On the territory of Balkan, in countries of ex Yugoslavia, it is beyond the doubt a miracle to see film that deals on every day subject of a contemporary life we all are living in. One Croatian film director does that really well. I’m talking about film director and professor of Drama Academy in Zagreb Zrinko Ogresta. He deals with no past civil war; no Balkan politics toward rest of the world, no war crimes, no people trafficking, but ordinary people and ordinary life, on such manner that anyone in world can understand it. Language that he speaks is easy to swallow, to comprehend, and it is definitely no typical Croatian or Balkan film. “Behind the Glass” is a film that deals with eternal subject, a love triangle, which maybe is a theme that sometimes big film festivals do not want, but is the film that everyone will stay foot, right to the end. Most of the films from ex Yugoslavian region that have achieved something on international scene in the last 10-15 years, carry on sub-political messages or heavy subjects such as war crimes, politics, massacre and history. Ogresta’s principle is different. People can have different opinions on the film, but they will recognize a true every day inspiration, a simple temptation –a love triangle.     In “Behind the Glass”, the official competition entry at Karlovy Vary and winning of Audience Award at the Motovun Film Festival, Ogresta concentrates on a love triangle between  Nikola (Leon Lucev), his colleague and mistress Ana (Darija Lorenci) and wife Maja (Jadranka Djokic). And Nikola fights between his two women.  

 

 

“Behind the Glass “film has no usual calculation or political catch that will allow political propaganda or current political fashion to take advantage in order to open inter-ethnic relationship doors to many festivals.  Ogresta here is interested in individual, in their intimate drama and problems. He believes that a particular problem can be interpreted as universal in a wider social context. Film ends’ ludicrous and has credits that often attributes to a TV-soap feel, and at first might scream as a nouveau riche. But it is not. There is no big deal, no big words, no social past civil war here, just us…Us, living our ordinary life, a story that can happen anywhere in the world.  The film is a social commentary and the statement of time and it concentrates on human suffer, within the context of modern contemporary upper middle class. We are watching the characters from a distance. A backup to this approach are characters themselves and the story really is “a leit-motif - a poisonous algae that has accidentally been released from an aquarium in Monaco and spread throughout the Mediterranean, destroying all other marine vegetation”, said in film by one of characters. Film seems to be very personal, but it does tell universal story of human being, in the situation where anyone cannot change, just a human nature. And yet we can all identify ourselves in it.  Here, we see the film made by the book.    

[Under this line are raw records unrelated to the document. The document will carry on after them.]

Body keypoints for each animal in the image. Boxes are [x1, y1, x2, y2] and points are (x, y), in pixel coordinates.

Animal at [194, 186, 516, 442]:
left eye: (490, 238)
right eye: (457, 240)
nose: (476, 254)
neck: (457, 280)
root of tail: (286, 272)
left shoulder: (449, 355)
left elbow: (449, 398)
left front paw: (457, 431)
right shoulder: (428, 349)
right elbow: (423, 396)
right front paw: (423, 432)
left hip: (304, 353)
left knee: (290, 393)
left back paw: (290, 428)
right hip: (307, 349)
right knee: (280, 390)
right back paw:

Behind the Glass is my attempt to face some of my personal dilemmas and failures in life. I allowed myself to make a film that probably personally concerns me the most. I felt that I had a very personal subject matter, not autobiographical, but which corresponded with audiences. It's about a very common problem but it is shaped in a personal way and people can recognize themselves in it. It's in my nature. I am interested with people and I watch them from a distance without going into their relationships directly, almost in a voyeuristic way. That is a part of my character that is transferred to the film...”  

 

 

Considering the subject that follows, this is the kind of film that demands a strong acting and carefully chosen crew. To prove the point, next to Leon Lucev  Ogresta successfully chooses Jadranka Djokic, who subsequently won the Golden Arena for Best Actress at the Pula Film Festival for the part, and on the screen, you can actually see the chemistry between them.    

 

 

 I think that film “Behind the Glass” represents move forward in Croatian production today. The film is invited, because of the production values, on couple of European cinema and between of seven films in competition at this year’s national Pula Film Festival, this film really falls out of the usual standard pattern. The festival prospects here are bright: the film has been invited to Cairo, Rome, Goteburg, Denver and Ghent, which is pretty good and proves the point.